** WHAT YOU ARE ASKED TO DO **
Write the next part of the article on structuring an ICO and an ICO fund in Cayman, starting right after its last sentence.

** GIVEN PASSAGE **
How to structure an ICO and an ICO fund in Cayman
2017 will be remembered as the year of Bitcoin. The first 3 quarters of the year will be remembered as the start of the ICO boom… at least until the SEC came in and put a stop to them. 2018 will be the year Bitcoin and ICOs move offshore, with the best going to Cayman. Here’s how to structure an ICO and an ICO fund in Cayman.
Russia, the US, the UK, and most of the EU have now determined that ICOs are equity offerings akin to initial public offerings. China has banned them altogether.
Singapore was in the ICO game until November 2017 when new regulations were issued that treat ICOs like IPOs. This basically what happened in the United States and has pushed ICOs out of these countries to more favourable jurisdictions.
The exceptions to date have been Cayman and Switzerland. Both of these jurisdictions are sure to issue new legislation to formalize the law around ICOs, but I expect these rules will balance capital raising and compliance needs in an efficient manner. These regulations will be a benefit rather than a hindrance to the ICO market.
Once the government determines an ICO must follow the same rules as an IPO, ICOs are done. The purpose of going direct to the public with an ICO rather than a full public offering is to skip the many rounds of fundraising, high costs, and burdensome regulations of a stock offering. The US and Singapore have basically added hundreds of thousands of dollars, or even millions, in costs to the process… not to mention all the regulatory headaches.

** STORED DATA **
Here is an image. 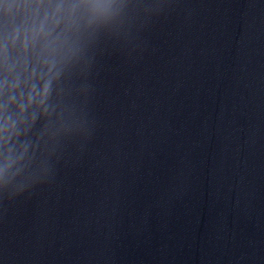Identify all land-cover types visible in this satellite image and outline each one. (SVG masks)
Returning <instances> with one entry per match:
<instances>
[{"label": "water", "instance_id": "obj_1", "mask_svg": "<svg viewBox=\"0 0 264 264\" xmlns=\"http://www.w3.org/2000/svg\"><path fill=\"white\" fill-rule=\"evenodd\" d=\"M236 264H264V0H168Z\"/></svg>", "mask_w": 264, "mask_h": 264}]
</instances>
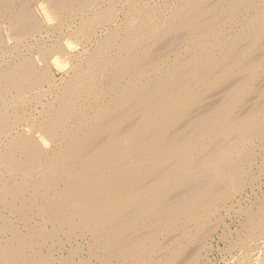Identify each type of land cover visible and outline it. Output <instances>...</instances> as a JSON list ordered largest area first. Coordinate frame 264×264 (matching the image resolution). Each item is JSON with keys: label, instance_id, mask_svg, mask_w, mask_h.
Wrapping results in <instances>:
<instances>
[{"label": "bare ground", "instance_id": "bare-ground-1", "mask_svg": "<svg viewBox=\"0 0 264 264\" xmlns=\"http://www.w3.org/2000/svg\"><path fill=\"white\" fill-rule=\"evenodd\" d=\"M0 264H264V0H0Z\"/></svg>", "mask_w": 264, "mask_h": 264}, {"label": "rangeland", "instance_id": "rangeland-1", "mask_svg": "<svg viewBox=\"0 0 264 264\" xmlns=\"http://www.w3.org/2000/svg\"><path fill=\"white\" fill-rule=\"evenodd\" d=\"M221 246H222V244H221ZM219 253L218 252H216V251H214V254H210V257H211V259H212V262L214 263V262H218L219 261V255H218ZM219 258V259H218Z\"/></svg>", "mask_w": 264, "mask_h": 264}]
</instances>
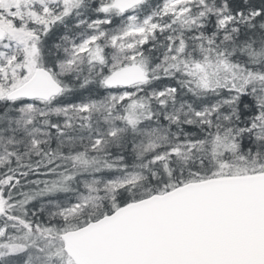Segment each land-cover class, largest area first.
<instances>
[{"label": "snow or ice", "instance_id": "snow-or-ice-1", "mask_svg": "<svg viewBox=\"0 0 264 264\" xmlns=\"http://www.w3.org/2000/svg\"><path fill=\"white\" fill-rule=\"evenodd\" d=\"M0 264H264V0H0Z\"/></svg>", "mask_w": 264, "mask_h": 264}]
</instances>
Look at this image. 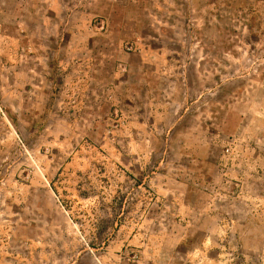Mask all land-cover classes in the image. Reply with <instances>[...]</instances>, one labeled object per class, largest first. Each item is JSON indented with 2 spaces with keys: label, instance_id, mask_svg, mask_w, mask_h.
I'll list each match as a JSON object with an SVG mask.
<instances>
[{
  "label": "rangeland",
  "instance_id": "1",
  "mask_svg": "<svg viewBox=\"0 0 264 264\" xmlns=\"http://www.w3.org/2000/svg\"><path fill=\"white\" fill-rule=\"evenodd\" d=\"M0 264H264V0H0Z\"/></svg>",
  "mask_w": 264,
  "mask_h": 264
}]
</instances>
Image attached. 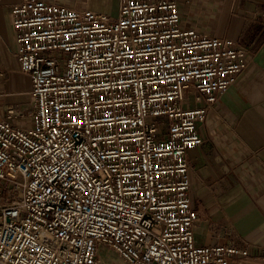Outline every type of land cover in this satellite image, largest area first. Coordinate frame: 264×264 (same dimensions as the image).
Returning a JSON list of instances; mask_svg holds the SVG:
<instances>
[{"label": "built area", "instance_id": "1", "mask_svg": "<svg viewBox=\"0 0 264 264\" xmlns=\"http://www.w3.org/2000/svg\"><path fill=\"white\" fill-rule=\"evenodd\" d=\"M12 15L35 111L0 117V264H100L101 246L233 264L238 248L196 243L188 151L247 49L188 26L177 0H119L115 17L20 0Z\"/></svg>", "mask_w": 264, "mask_h": 264}, {"label": "crops", "instance_id": "2", "mask_svg": "<svg viewBox=\"0 0 264 264\" xmlns=\"http://www.w3.org/2000/svg\"><path fill=\"white\" fill-rule=\"evenodd\" d=\"M19 1L0 0V117L10 119L7 109L14 106L11 119L24 125L35 107L31 80L20 70L13 25L12 7ZM47 1L111 16L119 9V0ZM177 2L188 26L235 40L250 60L207 122L199 124L203 144L188 151L191 198L200 213L195 240L238 248L233 264H264V0Z\"/></svg>", "mask_w": 264, "mask_h": 264}, {"label": "rangeland", "instance_id": "3", "mask_svg": "<svg viewBox=\"0 0 264 264\" xmlns=\"http://www.w3.org/2000/svg\"><path fill=\"white\" fill-rule=\"evenodd\" d=\"M116 14V12L113 13V16ZM21 122L26 126L30 125V122L28 121L23 120ZM98 259L100 264H130L122 257L119 252L107 246H101L99 248Z\"/></svg>", "mask_w": 264, "mask_h": 264}]
</instances>
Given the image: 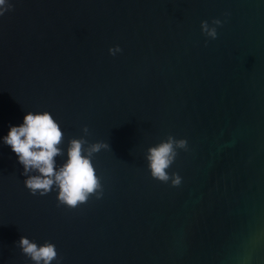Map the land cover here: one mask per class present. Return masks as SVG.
Masks as SVG:
<instances>
[{"label":"water","instance_id":"obj_1","mask_svg":"<svg viewBox=\"0 0 264 264\" xmlns=\"http://www.w3.org/2000/svg\"><path fill=\"white\" fill-rule=\"evenodd\" d=\"M8 4L0 264H34L22 236L54 244L51 264H264V0ZM45 111L63 132L57 169L73 139L87 141L85 155L108 145L91 157L102 192L76 208L55 185L33 195L3 143L28 112ZM168 136L187 141L166 170L179 186L154 179L146 159Z\"/></svg>","mask_w":264,"mask_h":264},{"label":"clouds","instance_id":"obj_2","mask_svg":"<svg viewBox=\"0 0 264 264\" xmlns=\"http://www.w3.org/2000/svg\"><path fill=\"white\" fill-rule=\"evenodd\" d=\"M5 4L6 0H0V16L11 8L10 4L7 7ZM213 23L220 24V21L215 20ZM201 29L207 36L216 38V28L209 27L207 21L201 22ZM117 51H120L118 47L109 49L113 55ZM84 132H88L87 127L84 128ZM2 139L3 143L10 146L17 155L18 162L23 166L22 175L27 176L24 184L33 195L38 192L42 196L46 195L55 185L59 190L57 197L59 203L69 208H76L85 203L90 195L102 192V185L91 157L108 145L100 142L91 144L85 155L83 145L87 141L83 138L73 139L67 149L66 162L57 169L55 158L63 154L58 147L63 140V132L49 112L35 114L28 112L23 118V123L19 126H10L8 134ZM178 148L187 149V141L168 136L166 141L148 149L146 159L154 179L167 183L171 178L173 186L180 185L181 177L176 173L170 177L166 171L174 163ZM33 172L36 174L28 175ZM18 246L34 264L41 262L51 264L57 258L55 245L49 242L37 245L22 236Z\"/></svg>","mask_w":264,"mask_h":264}]
</instances>
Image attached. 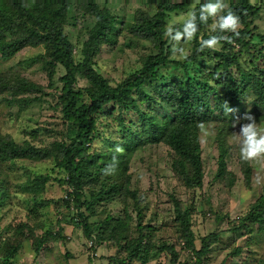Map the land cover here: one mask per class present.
I'll use <instances>...</instances> for the list:
<instances>
[{"label":"rangeland","instance_id":"rangeland-1","mask_svg":"<svg viewBox=\"0 0 264 264\" xmlns=\"http://www.w3.org/2000/svg\"><path fill=\"white\" fill-rule=\"evenodd\" d=\"M230 1L221 0L212 6V21L207 23L203 32L214 35L220 30V19L228 10ZM249 1L259 8V12L251 17V27L264 35V0ZM98 3L101 9L109 8L116 18L124 21L117 43H104L93 58L95 69L116 87L128 77L140 74L149 55L160 53L155 38L136 34L129 26L143 11L154 15L157 4L149 0H98ZM66 18L64 31L74 43V59L79 67L81 49L89 30L96 24V18L89 10L77 5L70 8ZM190 18V13H173L168 18L163 37L170 49L168 57H162L165 61L156 69L155 79L143 80L140 87L132 88V99L137 107L157 117L163 125V121L172 118V110L164 102L158 87L168 84L179 88L181 83L190 84L187 72L194 74L196 66L191 63L188 67V59L199 61L201 70L197 77L200 81H207L209 86L202 88L198 84V89L210 101L204 111L210 119L200 123L196 120L198 117L195 118V131H198L202 149L201 185L187 186L179 165V169L175 168L179 156L175 148L163 140L162 134L156 139L136 135L134 122L138 116L131 101H111L92 115L93 140L87 150L90 155H103L111 147L121 149L124 144L127 146L124 156L127 163L121 168H107L99 166L100 160L98 165L91 166L90 172L96 179H81L84 185L78 192V202L70 205L63 202V198L70 197L68 193L73 191V186L63 182L64 177L68 180L66 175L69 172L57 164L56 158H17L4 163L0 175V188L5 185V191L1 193L0 190V241H8L11 248L6 251L7 256L0 255V264H172V254L162 248L164 244L174 246L179 260L191 261L194 255L182 235L181 223L175 220L176 202L192 210L196 249H202L204 236L224 233L219 242L203 255L202 264H264V224L247 225L244 219L252 204L261 202L259 200L264 197V105L253 93L239 92L236 96L241 99L239 113L228 111L225 101L230 98V91L229 82H225L227 74L223 62L226 57L215 56L214 51L225 53V47L235 46L233 50L240 54L241 43L224 47L223 43L208 41L203 45V33L195 42L191 30L175 32L176 26H182ZM225 27L226 35L244 28L236 18ZM196 45L199 51H210L211 55L191 57ZM260 47H264V43ZM39 53L46 54L44 46H27L9 61L0 54V133L13 138L18 145L45 149L66 139L72 122L64 118L60 98L64 86L61 77L65 76L66 69L58 65L52 73L50 65L42 67L41 61L33 60V56ZM25 59L27 63H23ZM240 60L244 69L239 68L242 64L230 65V72L237 82L242 80L248 84L252 81L251 76H247L249 64L252 70L254 66L257 68L256 75V71L264 69V57H240ZM20 74L35 83L36 88L15 98L12 93L18 91L20 81L17 77ZM90 86L88 79L77 72L75 88L82 92L79 104L90 101L86 90ZM142 92L153 99L143 96ZM28 98L32 100L28 106L20 101ZM223 147L229 151L226 174L218 176ZM243 161L251 166L250 179L246 177ZM38 175L49 180L37 195L38 201L44 204L34 202V194L21 188ZM109 188L114 191L102 194L97 205L85 206L86 198ZM138 211L142 213L139 227ZM79 214L83 215V222L87 221L88 227L79 223ZM128 214L133 217L131 229L124 234L131 242L130 247L142 237L145 241L141 245L148 249L139 258H127L128 252L110 239L104 241L103 238V242H99L95 237L87 236L93 225L99 226L111 217L125 220ZM145 224L149 225V230ZM233 225L240 226L236 236L229 231ZM44 235L51 236L41 251L35 252L36 240L40 241ZM235 249L240 252L235 254Z\"/></svg>","mask_w":264,"mask_h":264},{"label":"trees","instance_id":"trees-1","mask_svg":"<svg viewBox=\"0 0 264 264\" xmlns=\"http://www.w3.org/2000/svg\"><path fill=\"white\" fill-rule=\"evenodd\" d=\"M156 2L157 8L154 15L147 11H143L132 24H129L132 32L145 36L147 38H155L160 47V53L149 55L146 59L144 67L140 74L130 76L122 83L113 87L109 80L105 79L101 73L93 66V58L100 52L101 46L104 43L114 45L117 43L118 35L121 32V25L124 24L123 20L116 18L112 11L104 7L101 9L98 0H0V54L4 60H11L27 46H44L46 54H38L33 56L34 61H41L42 67L50 65L51 72L54 73V68L58 65L66 69L65 76L61 77L63 82V93L61 94V102L63 105L64 118L72 122V128L67 133L66 139L55 142L51 147L45 149L34 147L32 145L21 146L11 137L0 133V175L2 174V167L7 161L15 160L17 158H56L57 164L63 166L69 173L63 178L67 184L73 186V191L69 192V198H63L65 204L70 205L72 202L77 201L79 198L78 192L82 191L84 183L82 178L87 177L88 180H94L90 167L98 165L107 168H121L125 162L126 145L122 144L121 149L113 147L103 155H90L88 148L93 140L91 135V128H94V118L92 115L100 110L105 104L111 101H131L134 106L135 113L138 120L134 122L137 127L135 131L138 136H145L146 139H156L157 135L162 134L163 140L171 147L175 148V152L179 156L175 168L180 167L183 174L184 181L189 187H197L202 183V149L198 135L195 131L197 121L204 123L210 119L209 115L205 113L206 106L210 105V101L206 95L198 89V84L202 88L208 87L207 81H200L198 74L201 70L199 61L197 59H188L187 65L190 67L191 63L196 67L194 74L188 73V80L190 84L181 83L179 88L171 87L168 84H163L158 87L162 93V97L166 104L170 105L172 110V118L163 121V125L158 121L157 117L152 116L148 111L137 107L132 99V88L135 86L140 87L143 80L155 79L156 69L161 66L165 59L168 57L167 41L163 39L164 28L168 18L173 13H190L191 18L182 26H176L175 32L180 30H191L195 34V42H198L199 35L203 33V45L208 41L223 43L225 46L241 43V52L236 53L232 47H225V53L214 51L215 56L226 57L223 59L226 79L229 82L230 98L225 101L227 103L228 111L230 113H239L240 101L236 96L240 92L242 94L253 93L259 100L260 104L264 105V69L254 73L255 66H252L247 71V76H251L252 81L245 83V81L237 82L235 77L230 72V65L235 63L240 65L239 68L244 69V64L240 57H264V47H260L264 43V35L258 34L255 27H251L252 19L259 12V8L254 6L249 0H223L224 2L230 1L229 8L223 12L220 19L221 28L214 34L209 35L203 32L207 23L212 21V6L221 0H180L174 2L172 0H149ZM77 5L81 9L89 10L96 18V24L89 30L87 41L81 49L82 60L79 67L76 66L74 59V43L64 31V24L66 22L67 14L71 7ZM236 18L240 21L244 28L236 30L226 35V27L231 20ZM254 31H253V30ZM196 45L193 48V55L191 57H204L210 56V51L198 50ZM223 47V49H224ZM205 48V47H204ZM222 49V50H223ZM221 50V51H222ZM252 62V60L250 59ZM25 59L23 63H27ZM53 67V68H52ZM81 72L91 83V86L86 90L89 95V102L79 104L78 100L82 96L80 89L75 88L76 73ZM20 84L17 86L18 91L12 93L15 98L21 93L30 92L36 88L35 83H32L24 78L21 74L17 77ZM158 84L159 81H157ZM164 88V89H163ZM163 89V90H162ZM242 90V92L240 91ZM142 95L150 98L148 94L142 92ZM24 105H30L31 99L20 100ZM163 101V100H162ZM24 108V107H23ZM198 117L196 120L195 118ZM195 124V125H194ZM129 130H132L131 128ZM124 148V149H123ZM228 149L222 148L219 157V170L218 176L226 174V160ZM89 154V155H87ZM244 171L247 179H250L251 166L247 161H243ZM91 176V177H90ZM90 177V178H88ZM49 180L42 175L27 181L21 188L28 193L34 194V202L38 201L37 195L40 194ZM233 180H230L232 183ZM5 185L0 188L1 193L5 191ZM114 191L113 188L107 189L106 192H101L86 198L85 206L92 208L97 205L101 199L102 194H109ZM5 195V194H4ZM7 195H5L6 197ZM2 200V199H1ZM252 204L249 213L244 217L247 225L249 224H264V197ZM37 205V204H35ZM175 220L181 223V232L186 240L187 247L193 253L191 261L185 259L179 260L180 256L174 246L169 244L162 245L165 251L172 254L170 262L172 264H202L203 255L207 253L213 244H217L224 233L214 232L202 238V249H196L195 235L192 226V210L189 206L182 207L179 202L175 204ZM77 207V205H76ZM141 212L137 213V226L139 227L142 222ZM79 223L86 226L87 221L83 222V215H77ZM132 215H127L126 219H116L114 217L108 218L99 226L93 225V229L87 231V236L95 237V241L103 242L112 241L113 244L119 245L123 250L128 252L127 258H139L141 253L148 252V249L142 246L145 239L139 237L131 248V242L128 241L125 232H129L130 220ZM99 224V223H98ZM148 229V224H145ZM26 226V225H25ZM88 227V226H86ZM240 226H231L229 231L233 236L239 233ZM149 230V229H148ZM147 230V231H148ZM142 232V230H141ZM51 235H44L40 237V241L36 240L34 248L35 252H40L42 246L49 239ZM140 239L142 241H140ZM11 241V239H9ZM11 248L8 241L1 243L0 241V255L7 256L6 251ZM17 250L16 248L14 249ZM164 251V252H165ZM235 254L240 252L239 249L233 251ZM16 252L13 253L15 255ZM10 255L9 257H11ZM8 260V259H7ZM119 261L118 258H115ZM126 261V260H125ZM123 260L122 263H125ZM96 262H98L96 260ZM98 264V263H96Z\"/></svg>","mask_w":264,"mask_h":264}]
</instances>
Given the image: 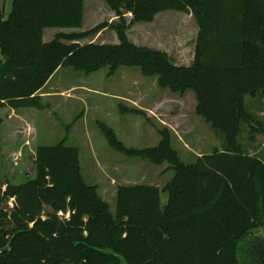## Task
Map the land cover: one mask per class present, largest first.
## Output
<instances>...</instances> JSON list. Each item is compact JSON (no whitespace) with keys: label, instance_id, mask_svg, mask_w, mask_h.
<instances>
[{"label":"trees","instance_id":"1","mask_svg":"<svg viewBox=\"0 0 264 264\" xmlns=\"http://www.w3.org/2000/svg\"><path fill=\"white\" fill-rule=\"evenodd\" d=\"M104 1L118 21L77 31L85 0H13L7 17L0 0V127L3 108L43 109L40 92L61 67L90 74L108 66L109 75L139 67L144 76H157L161 88L193 91L196 113L224 134L225 148L186 163L168 126L158 129L157 145L135 148L99 123L114 150L174 171L162 189L120 186L112 212L85 181L77 146L64 140L39 146L36 176L0 185V264H264V251L253 262L240 258L241 244L264 227V160L239 142L243 123L264 133V121L254 120L245 101L264 93V0ZM166 10L190 12L198 23L191 65L127 35L133 23L152 22ZM47 28L73 31L46 42ZM105 28L117 32L118 43L80 42ZM162 191L168 193L163 208Z\"/></svg>","mask_w":264,"mask_h":264},{"label":"rangeland","instance_id":"2","mask_svg":"<svg viewBox=\"0 0 264 264\" xmlns=\"http://www.w3.org/2000/svg\"><path fill=\"white\" fill-rule=\"evenodd\" d=\"M85 1L83 25L77 31L96 26L97 15L93 12L100 11L97 6L103 8L104 0ZM1 3L7 17L13 0H1ZM58 31L71 32L73 29L47 28L44 41L53 39ZM176 38L184 45L189 44L188 52L193 51L189 41L192 36ZM80 42L112 44L119 39L110 31L103 35L99 32ZM41 95L43 109L1 110L0 185L4 189L7 184H21L34 178L38 147L62 140L79 148L85 181L97 186L99 195L109 203L112 212L116 210L120 186L145 184L162 189L174 174L170 165L154 164L140 157L129 158L114 150L99 127L101 122L111 127L124 145L135 148L157 145L161 139L158 129L168 126L173 131V146L186 163H193L204 153L225 148L224 134L196 113L197 98L193 91L180 95L161 88L157 76H144L139 67L124 66L114 75H109L108 66L90 74L61 67ZM245 101L254 120L263 122L264 93L246 96ZM121 106L137 108L143 113L122 112ZM239 142L245 151L264 160V133H253L249 125L243 123ZM167 200L168 193L162 191V208ZM7 207H13V200L10 199ZM241 246L242 262H253L255 256L264 251V227L256 229Z\"/></svg>","mask_w":264,"mask_h":264},{"label":"crops","instance_id":"3","mask_svg":"<svg viewBox=\"0 0 264 264\" xmlns=\"http://www.w3.org/2000/svg\"><path fill=\"white\" fill-rule=\"evenodd\" d=\"M97 7L100 8V11L94 10L93 12V14L97 15V19H95L97 24L104 22L114 24L118 21V17L108 7L105 1H102L103 8L100 6ZM84 13H86V1ZM126 18L130 22L132 14L127 13ZM187 28L191 29V32H189ZM110 31L115 32L117 35V32L111 28L103 29L100 31V35ZM198 34L199 26L193 14L190 12H180L175 10L160 12L155 16L152 22H136L130 25L127 29V35L132 42L139 46L163 50L167 52L174 63L178 65H191L193 63ZM176 36H192V39L190 38L189 41L193 47V51L191 53L188 52L186 47L189 44L184 45L183 41L176 38ZM186 59L189 61L185 62L184 60Z\"/></svg>","mask_w":264,"mask_h":264},{"label":"flooded vegetation","instance_id":"4","mask_svg":"<svg viewBox=\"0 0 264 264\" xmlns=\"http://www.w3.org/2000/svg\"><path fill=\"white\" fill-rule=\"evenodd\" d=\"M254 231H255V230H254ZM252 233H253V232H252ZM252 233H251V234H252ZM251 234H250V235H251Z\"/></svg>","mask_w":264,"mask_h":264},{"label":"built area","instance_id":"5","mask_svg":"<svg viewBox=\"0 0 264 264\" xmlns=\"http://www.w3.org/2000/svg\"><path fill=\"white\" fill-rule=\"evenodd\" d=\"M13 200V199H12Z\"/></svg>","mask_w":264,"mask_h":264}]
</instances>
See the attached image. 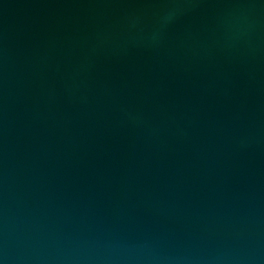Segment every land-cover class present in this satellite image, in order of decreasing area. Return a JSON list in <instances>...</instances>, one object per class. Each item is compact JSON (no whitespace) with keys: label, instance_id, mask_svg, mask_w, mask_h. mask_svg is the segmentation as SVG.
Segmentation results:
<instances>
[{"label":"water","instance_id":"obj_1","mask_svg":"<svg viewBox=\"0 0 264 264\" xmlns=\"http://www.w3.org/2000/svg\"><path fill=\"white\" fill-rule=\"evenodd\" d=\"M0 264H264V0H0Z\"/></svg>","mask_w":264,"mask_h":264}]
</instances>
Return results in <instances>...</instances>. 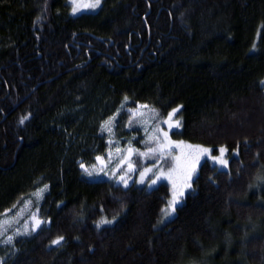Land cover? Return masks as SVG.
Wrapping results in <instances>:
<instances>
[{"label": "trees", "instance_id": "1", "mask_svg": "<svg viewBox=\"0 0 264 264\" xmlns=\"http://www.w3.org/2000/svg\"><path fill=\"white\" fill-rule=\"evenodd\" d=\"M178 107L173 145L211 151L175 212L167 179L89 175L118 142L170 167L133 117ZM27 203L2 264H264V0H0V221Z\"/></svg>", "mask_w": 264, "mask_h": 264}, {"label": "rangeland", "instance_id": "2", "mask_svg": "<svg viewBox=\"0 0 264 264\" xmlns=\"http://www.w3.org/2000/svg\"><path fill=\"white\" fill-rule=\"evenodd\" d=\"M70 1L73 8L74 5L72 3V0ZM102 1L103 0H101V4ZM90 2L91 0H77V4L80 6V11H78L75 14H79L82 12H94L99 10L101 4L99 7L94 9L83 7L84 4ZM135 112L137 114L135 113L133 117V121L136 122L141 127V130L144 132L146 139L149 142H153V144L155 143L154 146L155 148H157L160 144L167 145L169 142H171V146L165 148L164 157L165 158L170 157L171 159L175 157L177 159L175 160L172 159L173 162L170 167H175V171L172 172L171 179H167V180L172 185L171 186L172 193L175 186V191L177 192V194L182 192L183 193L182 196H184L186 194L185 191L187 189L183 187L185 183V173H186L187 165L190 164L195 159V157L199 156V160L198 162H196V169H197L203 155L200 154L198 149L190 147L184 143H180L179 146L177 144L173 145V142L170 139L168 125L163 123L162 121H156V119L151 113L147 112L146 110H139V109L138 111ZM164 133H167V140H165L164 138ZM157 137H159L158 140ZM129 148L132 149V146L129 144L118 142L116 143V145H114L113 148H110L107 151V153L100 155L99 157H102L103 161L96 159L95 162H92L90 164V173L92 174V176H98V177L109 176L114 178L117 176V174H119V176L124 174L128 169V164L131 163L133 165V170L127 172L126 178L128 179V181L129 179L131 180L134 179V181H136L139 185L147 184L146 186L149 187L155 186L159 182L163 181L161 180L158 181L155 185H151V180L155 179L154 172L156 169L163 168L165 172H168L170 168V167L165 168L162 163H155L146 167V168H153L154 172L147 173L144 177V182L140 183L139 182L140 172L143 170L137 172L136 166L131 161L133 159L132 156L134 154V150L132 149L133 150L132 153L129 154L128 153ZM117 149H119V151H117ZM119 176H117L116 178L118 179ZM182 196H180V198ZM17 211H19V214H17L18 215L17 218H15L14 216H10L0 221V231H3V235H0V239L1 238L3 239L4 235L11 230H17L18 233H25V228L27 227V233H30L33 230L32 229L33 220L31 219L33 213H35L38 220L40 219L39 218L40 215L37 212L34 211L31 212V207L29 203H27L23 209L21 210L19 209ZM28 214H30L29 217ZM5 221H7V223H5ZM42 224L43 223H41V225Z\"/></svg>", "mask_w": 264, "mask_h": 264}, {"label": "snow or ice", "instance_id": "3", "mask_svg": "<svg viewBox=\"0 0 264 264\" xmlns=\"http://www.w3.org/2000/svg\"><path fill=\"white\" fill-rule=\"evenodd\" d=\"M72 3L74 5L73 8H72V11H73V14H75L78 11H80V6L77 4V0H72ZM100 4H101V0H91L90 3L84 4L83 7L84 8L94 9V8L99 7ZM125 99H127V98H125ZM179 110H180L179 107L176 108V109H173L168 114L167 120L163 121L165 124L168 125L169 128L175 127L177 129H179L181 127V121L180 120L177 119L175 121H172L173 116H175V114L177 112H179ZM27 118L28 117L21 118L20 123L22 124L24 122V120H26ZM108 123L109 122H105V128H107V130L110 132L111 128L108 127ZM164 138H165V140H167V133H164ZM150 139H151V137H150ZM158 139H159V137H157V140ZM170 146H171V142H169L167 145L160 144L157 148H149L147 153H139V152H137V154L138 155H148V154H155V153L159 152L160 155H159L158 159H164L165 148L166 147H170ZM196 147L199 150L201 155H207L211 151L210 149L203 148L202 146H196ZM117 151H119V149H117ZM132 151L133 150L131 148L128 149V153L129 154H131ZM218 151H219L220 155L213 156L212 160L213 161H218L219 164L222 165V166H226L227 163H228V161L226 159H224V153H225L226 149L225 148H220V149H218ZM96 159L100 160V161H103L102 157H96ZM172 159L175 160L177 158L173 157ZM198 160H199V156L195 157V159L190 164L187 165V169H186V173H185V183H184L183 187L192 188V185H191V183H189V181H191L192 176H193V174L196 171V162H198ZM81 167L83 168L84 166L81 165ZM132 170H133V165L131 163H129L127 171L124 174L119 176V182H121L125 187H127V185H128V179L126 178L127 172L128 171H132ZM174 171H175V167H170L168 172H165L163 170V168H158V169L155 170V172H154L153 168H145V169H143V171L140 172V181L139 182L143 183L145 175L147 173H149V172H154L155 179L151 180V185H155L158 181L171 179V174ZM89 175H91V173H89ZM40 191L43 192L44 189H41ZM182 195H183L182 192L177 194V192L175 191V186H174V190H173V193H172V198H171L170 201H168L167 207L162 210L165 216H169L173 212H175L176 206L179 203V198ZM31 219L33 220V225H32V229L33 230H35L36 228H39L41 223H45V221L38 220L36 215H35V213L32 214ZM114 219H115V217H113L112 220H109L107 218H101L100 221H98V223H97V227H100L101 225L111 224V223H113ZM5 223H7V221H5ZM18 234H21V233H18ZM22 234H27V227L25 228V233H22ZM0 235H3V231H0ZM12 239H13V237L8 236L7 239L5 241H2V242L10 244L12 242ZM63 239H64V237H62V236L58 237L56 240L52 241V244L53 245H59L63 241ZM0 264H2V262H0Z\"/></svg>", "mask_w": 264, "mask_h": 264}, {"label": "flooded vegetation", "instance_id": "4", "mask_svg": "<svg viewBox=\"0 0 264 264\" xmlns=\"http://www.w3.org/2000/svg\"><path fill=\"white\" fill-rule=\"evenodd\" d=\"M171 129V128H170Z\"/></svg>", "mask_w": 264, "mask_h": 264}]
</instances>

** EXERCISE ANSWER **
To reach an IPO, the issuer will have gone through multiple levels of fundraising. Friends and family, angels, and multiple venture capital rounds will have closed and sucked out value before the IPO sees the light of day. Not to mention the investment bankers, brokers, roadshow players, etc., all who take a cut along the way.
When the ICO must carry these financial and regulatory burdens, what’s the point? Why would anyone buy into a fully regulated ICO vs an IPO? For this reason, most ICOs are being sold outside of the United States.
Because of over-regulation, early-stage ICOs will move offshore in 2018. Expect large offerings to be done in Cayman and Switzerland, with medium-sized offerings finding a home in the Caribbean.
ICOs and ICO funds in Cayman
Cayman is the pre-eminent jurisdiction for building an offshore hedge fund and financial entity structure. Cayman’s stable political climate and well respected legal framework allow large funds and investors to operate with certainty outside of their home country. I suggest that this reputation for clean and stable financial services is what sets Cayman apart from lesser Caribbean jurisdictions.
The world’s largest financial institutions set up in Cayman because of this legal and regulatory framework, not in spite of it. And, as a result of the high costs of doing business in Cayman, most of the participants are institutions (rather than small businesses). Most small funds and ICOs set up elsewhere.
To put this another way, larger well funded ICOs that follow global standards will find a home in Cayman. The more speculative ICOs without solid legal counsel will need to go elsewhere.
Unlike the US, Cayman does not regulate tokens or coins as security. In Cayman, the definition of security is codified in the law in a list of instruments that are common in today’s financial market. Because ICO tokens are not on the list, they are not securities in Cayman.
The Cayman Islands Monetary Authority has not issued regulations on ICOs, nor have they made any public statements on the matter. It’s possible that the CIMA will come down against ICOs.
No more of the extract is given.